▶ [WORK TASK 1]
In the cell membrane notes, who proposed the fluid mosaic model, and in what year?
▶ [WORK TASK 2]
Can you summarize the cell membrane notes in three sentences?

SOURCE TEXT Block Start

Cell membrane and nucleus

Under the EM it is roughly 7.5-10nm for the plasma membrane

Fluid mosaic model is proposed by singer & nicolson (1972)

its for 2 dimesional liquid

consists of phospholipid, embedded with proteins, has a glycocalyx

Membrane Proteins
- Integral and peripheral membrane proteins play critical roles in cellular architecture and function
- Transmembrane Proteins: Cross the membrane entirely, with hydrophilic extracellular and intracellular domains, facilitating communication and transport across the membrane.
  - Signal Transduction: Binding with signal molecules such as hormones
  - cell recognition: they have identification tags like bacteria, antigens, cell recognizes
  - Intercellular junction: cell adhesion protiens attach membranes
- Peripheral Membrane Proteins: Attach to the surface of membranes, influencing intracellular signaling and structural integrity.
Semi-Permeable Membrane
- Acts as a barrier regulating the passage of substances between the internal environment of the cell and the external surroundings.

SOURCE TEXT Block End
STORED DATA Block Start

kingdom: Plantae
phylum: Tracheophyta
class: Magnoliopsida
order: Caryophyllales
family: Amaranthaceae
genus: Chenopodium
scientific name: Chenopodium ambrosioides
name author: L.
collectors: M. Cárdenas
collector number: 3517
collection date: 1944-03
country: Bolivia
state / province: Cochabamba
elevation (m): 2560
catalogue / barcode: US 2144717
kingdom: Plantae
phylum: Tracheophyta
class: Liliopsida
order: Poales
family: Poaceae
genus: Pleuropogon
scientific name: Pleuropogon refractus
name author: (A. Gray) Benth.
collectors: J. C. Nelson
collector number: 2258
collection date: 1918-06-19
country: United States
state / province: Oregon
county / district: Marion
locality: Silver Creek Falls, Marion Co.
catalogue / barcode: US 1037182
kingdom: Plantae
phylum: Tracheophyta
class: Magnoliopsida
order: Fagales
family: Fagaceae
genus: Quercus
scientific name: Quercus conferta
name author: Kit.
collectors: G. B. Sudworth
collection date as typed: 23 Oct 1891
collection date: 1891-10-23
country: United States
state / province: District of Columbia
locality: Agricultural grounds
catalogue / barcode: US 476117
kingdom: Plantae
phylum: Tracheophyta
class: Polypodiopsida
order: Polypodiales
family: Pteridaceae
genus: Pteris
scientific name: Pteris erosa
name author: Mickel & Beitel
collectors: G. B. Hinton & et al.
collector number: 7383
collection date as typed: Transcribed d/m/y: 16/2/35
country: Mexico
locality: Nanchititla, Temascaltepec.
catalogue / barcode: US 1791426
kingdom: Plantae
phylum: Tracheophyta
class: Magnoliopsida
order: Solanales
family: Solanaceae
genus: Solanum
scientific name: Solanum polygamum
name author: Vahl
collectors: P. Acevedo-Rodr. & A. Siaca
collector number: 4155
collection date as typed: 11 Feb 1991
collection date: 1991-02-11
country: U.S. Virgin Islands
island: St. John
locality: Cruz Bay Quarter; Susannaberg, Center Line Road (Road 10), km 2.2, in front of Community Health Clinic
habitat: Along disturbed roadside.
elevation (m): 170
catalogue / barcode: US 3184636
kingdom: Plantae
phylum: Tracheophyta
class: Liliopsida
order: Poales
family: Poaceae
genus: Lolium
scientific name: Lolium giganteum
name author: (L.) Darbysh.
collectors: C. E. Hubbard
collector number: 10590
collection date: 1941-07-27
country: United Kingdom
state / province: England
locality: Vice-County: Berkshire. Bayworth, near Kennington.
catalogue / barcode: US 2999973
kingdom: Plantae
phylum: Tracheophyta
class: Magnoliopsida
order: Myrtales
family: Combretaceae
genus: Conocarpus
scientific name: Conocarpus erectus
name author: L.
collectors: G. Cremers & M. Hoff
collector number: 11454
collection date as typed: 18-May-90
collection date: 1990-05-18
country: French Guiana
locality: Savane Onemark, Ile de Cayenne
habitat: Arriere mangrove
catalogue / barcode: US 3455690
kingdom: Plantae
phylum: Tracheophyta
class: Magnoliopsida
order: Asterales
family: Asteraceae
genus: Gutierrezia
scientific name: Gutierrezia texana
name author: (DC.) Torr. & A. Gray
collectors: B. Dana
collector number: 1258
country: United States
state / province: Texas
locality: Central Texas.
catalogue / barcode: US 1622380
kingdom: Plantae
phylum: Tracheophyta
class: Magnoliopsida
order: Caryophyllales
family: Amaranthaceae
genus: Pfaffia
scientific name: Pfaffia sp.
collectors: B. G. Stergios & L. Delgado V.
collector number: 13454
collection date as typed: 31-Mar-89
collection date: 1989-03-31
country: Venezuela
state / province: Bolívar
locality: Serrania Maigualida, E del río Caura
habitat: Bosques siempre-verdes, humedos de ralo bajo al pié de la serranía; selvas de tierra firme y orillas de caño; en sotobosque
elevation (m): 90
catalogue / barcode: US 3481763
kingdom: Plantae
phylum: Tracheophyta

STORED DATA Block End

▶ [ANSWER SECTION 1]
Singer and Nicolson proposed it in 1972.

▶ [ANSWER SECTION 2]
The plasma membrane is roughly 7.5–10 nm thick under the EM and consists of phospholipid embedded with proteins, with a glycocalyx; the fluid mosaic model was proposed by Singer and Nicolson in 1972. Transmembrane proteins cross the membrane entirely and work in signal transduction, cell recognition and intercellular junctions, while peripheral membrane proteins attach to its surface and influence intracellular signaling and structural integrity. As a semi-permeable membrane, it acts as a barrier regulating the passage of substances between the cell's internal environment and its external surroundings.